The assault on Mueller: six ways Russia investigation is under attack
WASHINGTON — As its trail of arrests gets closer to U.S. President Donald Trump, the Russia investigation is facing a multi-front assault. The attacks have ramped up following news that Trump’s close confidant Michael Flynn has pleaded guilty and become an informant.
The president’s defenders are now seeking to poke holes in, and undermine, the investigation of special counsel Robert Mueller. Here are six avenues of attack:
1. Mueller is biased: “It’s so disturbing and troubling,” Trump aide Kellyanne Conway told Fox News on Monday. She was speaking about weekend news that the Mueller probe removed a top investigator over the summer, after the discovery of texts to a lover blasting the president. This is atop reports that the same FBI investigator, Peter Strzok, was a key figure in the emails investigation that yielded no charges against Hillary Clinton. And there’s more: a paper trail of political donations shows several senior probe employees have a history of donating to Democrats. Another report said Strzok was involved in interviewing Flynn. Said Republican lawmaker Ron DeSantis: “It was almost as if they bent over backwards not to make the case on Hillary. With the Mueller probe, they’re just scorching the earth finding whatever little ticky-tack charge they can find on anyone… (Strzok’s role) undercuts the legitimacy of both those investigations.”
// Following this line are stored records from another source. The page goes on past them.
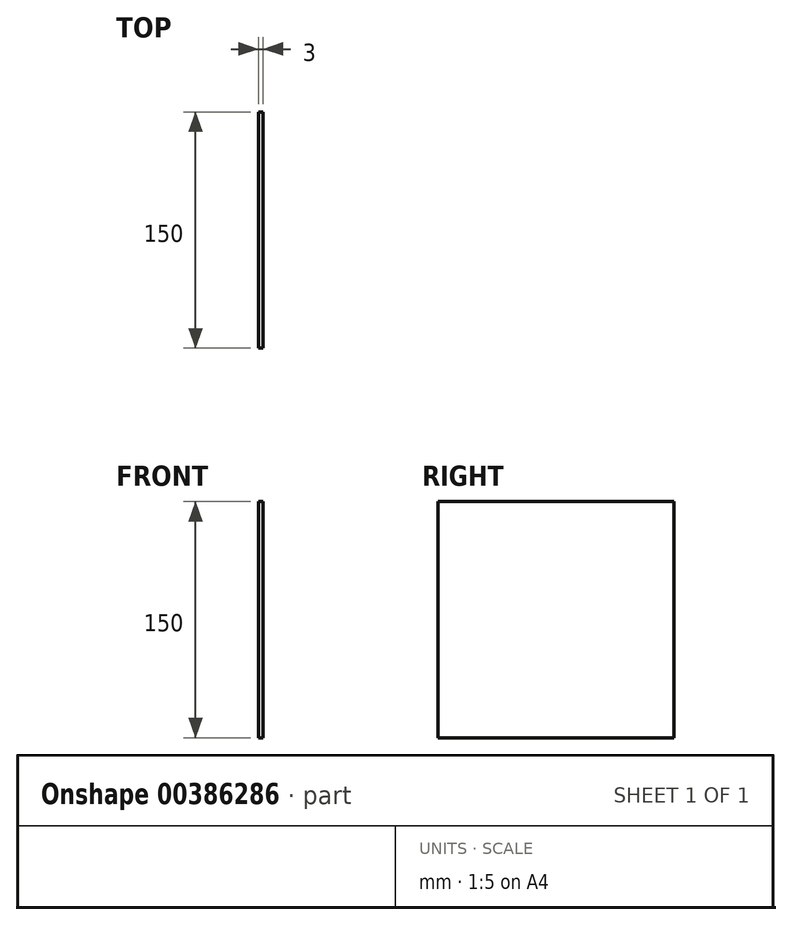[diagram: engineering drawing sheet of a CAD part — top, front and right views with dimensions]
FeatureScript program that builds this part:
annotation { "Feature Type Name" : "Feature", "Feature Type Description" : "" }
export const myFeature = defineFeature(function(context is Context, id is Id, definition is map)
    precondition{}
    {
        {
            var Q0;
            Q0=qCreatedBy(makeId("Right.planeOp"),FACE);
            var sketch = newSketch(context, id + "F0", { "sketchPlane" : qUnion([Q0])});
            skLineSegment(sketch, "E0.bottom", {"start": v(-81.46, 109.16) * mm, "end": v(68.54, 109.16) * mm});
            skLineSegment(sketch, "E0.top", {"start": v(-81.46, -40.84) * mm, "end": v(68.54, -40.84) * mm});
            skLineSegment(sketch, "E0.left", {"start": v(-81.46, 109.16) * mm, "end": v(-81.46, -40.84) * mm});
            skLineSegment(sketch, "E0.right", {"start": v(68.54, 109.16) * mm, "end": v(68.54, -40.84) * mm});
            skSolve(sketch);
        }
        {
            var Q0;
            Q0 = qSketchRegion(id + "F0", true);
            extrude(context, id + "F1", {"entities" : qUnion([Q0]), "depth" : 3 * mm});
        }
    });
2. Presidents can’t be charged for obstructing justice: This is potentially a key question. There’s evidence Trump tried thwarting an investigation into Flynn. The argument here is he’s allowed to. Trump lawyer John Dowd expressed it via the Axios website: “The president cannot obstruct justice.” Harvard scholar Alan Dershowitz says Trump has constitutional power — to pardon Flynn himself, to fire the FBI director, and to issue instructions to the Justice Department. So what’s the legal problem if he orders the FBI to lay off Flynn, Dershowitz asks: “We’d have a constitutional crisis (if Trump is charged with obstruction),” he told Fox News. “You cannot charge a president with obstruction of justice for exercising his constitutional power.” He says presidents can only be charged with obstruction that involves innately illegal acts — like the Nixon White House destroying evidence and paying hush money. Other legal scholars call this a laughable, quasi-regal, anti-democratic argument. One headline on the Vox website said, “Trump’s lawyer: the president can’t obstruct justice. 13 legal experts (say): yes, he can.” A list of law professors cited legal precedents, and the fact that the president’s power comes from the Constitution — the same Constitution that says he must faithfully execute the law. Peter Shane of Ohio State University called the Dershowitz-Dowd argument “nonsense.”